§ DOCUMENT TEXT
########################################
I went out gloomily from the bar for a quick break. I missed smoking. I thought and took a stick from a street vendor across the street. That’s the 2nd indulgence that I had after the beer. I’m still busy thinking about my miserable life as a hopeless romantic single ” looking for someone else” when someone appeared also to be” looking for something else” . A woman opened the garbage bin infront of me and started digging those plastic cups from the bottom. I realized that she’s collecting plastics to sell. ” Pahingi po kahit limang piso pambili lang ng kanin. “ she said. I offered her to get some hotdog sandwich, my treat but she said that 5pesos will be enough to buy rice. She needs to get a good heavy dinner.

I stood there gaping as she took the 5 peso coin from my hand and walked to check the garbage bin standing at the next street.

OMG.How selfish I am! How can I be so consumed thinking ako na ang pinakakawawang tao sa buong mundo (o kahit sa buong malate na lang) Eh samantalang may mas worst pa ngang problema kesa sa paghahanap lang ng jowa! Tapos ako ano? para yun lang nagse-self pity na?Mmmmbobo ko!

That puts me back into sanity again. I threw the half consumed cigarette stick on the street and decided to END THIS BULL—-. And when I say Bull—-, it means stop the searching. Stop the whining. Stop complaining.Stop the waiting.

And just like that, I finally decided to STOP my insanity and JUST LEAVE the country.

TAMA NA. KUNG MERON, DARATING NA LANG YAN. But for now, I gotta do what’s best for me. I will sign the contract to work abroad and fly next week. It’s 3:45 am.I’ll just consume my last stub for a mineral water and go home by exactly 4am. I did my last march inside the bar and give myself my “last dance” as it played my much awaited song ” Shining Star.”

My eyes were closed, moving to the beat, savoring my last few minutes on the jampacked dancefloor. Not caring anymore if people thinks I am the loneliest single person who went to the bar alone that night.

The time is 3:52 a.m. And just about when I was ready to leave, feeling the music for the last time as it fades away,I suddenly felt that someone is also “feeling” my private!

I immediately backed off and looked who owns the hands that “rocks” my cradle. And there, beside me was a 50 year old drunked man who looked like the fish ball vendor where I bought the cigarette, his shirt pulled up and was almost showing his private! I cried for help but no one could hear me because of the noise aside that the club is banging! I tried to escape but the floor is packed I can’t even move! And look, the 50 yr old man is attacking me!!!
########################################
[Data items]
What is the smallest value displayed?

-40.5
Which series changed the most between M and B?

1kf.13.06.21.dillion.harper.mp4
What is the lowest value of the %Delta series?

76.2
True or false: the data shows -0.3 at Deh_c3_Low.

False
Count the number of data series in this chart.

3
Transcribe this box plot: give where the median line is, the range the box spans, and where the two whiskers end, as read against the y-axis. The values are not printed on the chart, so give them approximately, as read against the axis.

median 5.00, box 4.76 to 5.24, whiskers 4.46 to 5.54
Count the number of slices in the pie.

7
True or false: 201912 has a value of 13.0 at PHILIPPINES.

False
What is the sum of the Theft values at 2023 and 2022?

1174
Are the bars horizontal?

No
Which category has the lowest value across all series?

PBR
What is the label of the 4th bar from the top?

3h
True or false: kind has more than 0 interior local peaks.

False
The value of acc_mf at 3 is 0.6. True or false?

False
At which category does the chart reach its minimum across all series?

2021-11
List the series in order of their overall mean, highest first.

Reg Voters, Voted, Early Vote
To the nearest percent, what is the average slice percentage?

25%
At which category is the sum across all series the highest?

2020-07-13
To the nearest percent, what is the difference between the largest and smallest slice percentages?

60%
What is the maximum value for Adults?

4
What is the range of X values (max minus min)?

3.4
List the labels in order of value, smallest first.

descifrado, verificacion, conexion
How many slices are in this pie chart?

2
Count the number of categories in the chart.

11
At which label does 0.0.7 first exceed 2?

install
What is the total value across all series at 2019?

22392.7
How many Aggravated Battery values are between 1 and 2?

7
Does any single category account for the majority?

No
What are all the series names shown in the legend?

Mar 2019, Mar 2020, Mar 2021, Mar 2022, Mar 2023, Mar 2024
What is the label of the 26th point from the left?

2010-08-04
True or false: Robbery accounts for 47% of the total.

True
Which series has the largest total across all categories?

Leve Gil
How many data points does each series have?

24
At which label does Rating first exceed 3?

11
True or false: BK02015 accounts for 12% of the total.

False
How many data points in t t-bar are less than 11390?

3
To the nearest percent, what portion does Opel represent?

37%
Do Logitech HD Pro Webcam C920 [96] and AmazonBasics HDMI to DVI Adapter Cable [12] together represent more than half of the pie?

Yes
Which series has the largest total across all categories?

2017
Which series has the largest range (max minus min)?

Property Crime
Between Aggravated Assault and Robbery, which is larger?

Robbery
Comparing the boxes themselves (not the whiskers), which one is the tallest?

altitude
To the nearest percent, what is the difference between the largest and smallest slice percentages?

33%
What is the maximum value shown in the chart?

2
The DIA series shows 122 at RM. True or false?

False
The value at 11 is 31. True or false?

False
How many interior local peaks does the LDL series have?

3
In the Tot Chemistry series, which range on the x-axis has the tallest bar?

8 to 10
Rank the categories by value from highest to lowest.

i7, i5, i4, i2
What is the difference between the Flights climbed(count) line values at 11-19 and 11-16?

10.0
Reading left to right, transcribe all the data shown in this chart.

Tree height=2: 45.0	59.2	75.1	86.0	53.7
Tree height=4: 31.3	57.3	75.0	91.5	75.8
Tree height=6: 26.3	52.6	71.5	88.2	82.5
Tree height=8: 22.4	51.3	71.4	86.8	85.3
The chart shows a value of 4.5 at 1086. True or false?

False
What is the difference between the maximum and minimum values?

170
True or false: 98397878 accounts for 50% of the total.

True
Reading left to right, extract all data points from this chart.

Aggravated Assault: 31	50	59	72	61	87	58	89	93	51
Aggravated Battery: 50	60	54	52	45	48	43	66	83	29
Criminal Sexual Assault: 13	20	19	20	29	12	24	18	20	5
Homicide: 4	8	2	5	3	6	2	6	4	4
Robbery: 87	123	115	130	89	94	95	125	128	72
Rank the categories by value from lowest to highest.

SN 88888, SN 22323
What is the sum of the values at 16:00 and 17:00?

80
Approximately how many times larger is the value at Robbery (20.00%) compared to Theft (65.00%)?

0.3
########################################
§ TASK 1
In the bar story, what did the woman digging through the garbage bin say the five pesos would be enough to buy?
§ TASK 2
Update the data items from their first line up to and including the line with "True or false: kind", replacing "series" with "data set" and leaving everything else unchanged. Return only those lines.

§ OUTPUT 1
Rice.

§ OUTPUT 2
What is the smallest value displayed?

-40.5
Which data set changed the most between M and B?

1kf.13.06.21.dillion.harper.mp4
What is the lowest value of the %Delta data set?

76.2
True or false: the data shows -0.3 at Deh_c3_Low.

False
Count the number of data data set in this chart.

3
Transcribe this box plot: give where the median line is, the range the box spans, and where the two whiskers end, as read against the y-axis. The values are not printed on the chart, so give them approximately, as read against the axis.

median 5.00, box 4.76 to 5.24, whiskers 4.46 to 5.54
Count the number of slices in the pie.

7
True or false: 201912 has a value of 13.0 at PHILIPPINES.

False
What is the sum of the Theft values at 2023 and 2022?

1174
Are the bars horizontal?

No
Which category has the lowest value across all data set?

PBR
What is the label of the 4th bar from the top?

3h
True or false: kind has more than 0 interior local peaks.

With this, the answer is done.